- _Task objective_
Show each line of the entries below in which the word "wine" appears.

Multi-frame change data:
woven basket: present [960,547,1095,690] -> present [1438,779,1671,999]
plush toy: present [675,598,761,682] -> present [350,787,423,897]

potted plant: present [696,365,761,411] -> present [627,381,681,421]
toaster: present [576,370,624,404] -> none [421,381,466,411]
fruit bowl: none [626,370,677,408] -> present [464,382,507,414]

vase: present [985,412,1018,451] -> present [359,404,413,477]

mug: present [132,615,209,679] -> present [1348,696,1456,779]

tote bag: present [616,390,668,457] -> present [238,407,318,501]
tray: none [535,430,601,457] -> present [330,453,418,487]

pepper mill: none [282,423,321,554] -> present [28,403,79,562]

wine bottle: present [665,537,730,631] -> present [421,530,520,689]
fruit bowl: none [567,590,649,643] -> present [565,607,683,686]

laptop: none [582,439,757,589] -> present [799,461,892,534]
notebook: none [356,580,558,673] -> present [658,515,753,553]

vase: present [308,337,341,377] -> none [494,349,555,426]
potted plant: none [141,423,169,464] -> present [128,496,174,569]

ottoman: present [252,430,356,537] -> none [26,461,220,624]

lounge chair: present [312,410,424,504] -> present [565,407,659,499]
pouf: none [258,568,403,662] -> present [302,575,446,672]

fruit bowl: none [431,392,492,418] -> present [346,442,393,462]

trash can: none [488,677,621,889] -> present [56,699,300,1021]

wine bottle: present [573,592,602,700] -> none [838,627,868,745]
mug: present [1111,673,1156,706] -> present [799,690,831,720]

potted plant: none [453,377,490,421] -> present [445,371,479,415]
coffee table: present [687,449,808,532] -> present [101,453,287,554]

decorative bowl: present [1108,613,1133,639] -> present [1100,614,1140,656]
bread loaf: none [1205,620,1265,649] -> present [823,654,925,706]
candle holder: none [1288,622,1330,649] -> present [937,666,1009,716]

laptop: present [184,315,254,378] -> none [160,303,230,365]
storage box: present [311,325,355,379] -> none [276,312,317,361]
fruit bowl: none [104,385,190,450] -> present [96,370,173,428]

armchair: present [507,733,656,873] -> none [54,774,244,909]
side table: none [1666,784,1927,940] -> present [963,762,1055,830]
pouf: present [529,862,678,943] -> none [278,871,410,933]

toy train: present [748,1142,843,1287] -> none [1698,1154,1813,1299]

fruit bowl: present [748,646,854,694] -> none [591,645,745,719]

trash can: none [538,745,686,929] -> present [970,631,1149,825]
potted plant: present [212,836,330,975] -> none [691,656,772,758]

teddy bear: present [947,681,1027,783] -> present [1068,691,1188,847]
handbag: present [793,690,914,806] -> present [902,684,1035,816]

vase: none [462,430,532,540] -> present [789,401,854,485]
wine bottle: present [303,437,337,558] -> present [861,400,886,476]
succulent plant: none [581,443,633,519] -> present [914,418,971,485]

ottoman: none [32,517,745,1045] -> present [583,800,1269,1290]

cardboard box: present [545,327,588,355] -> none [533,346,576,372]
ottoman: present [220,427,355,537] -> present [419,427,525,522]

- _Answer box_
wine bottle: present [665,537,730,631] -> present [421,530,520,689]
wine bottle: present [573,592,602,700] -> none [838,627,868,745]
wine bottle: present [303,437,337,558] -> present [861,400,886,476]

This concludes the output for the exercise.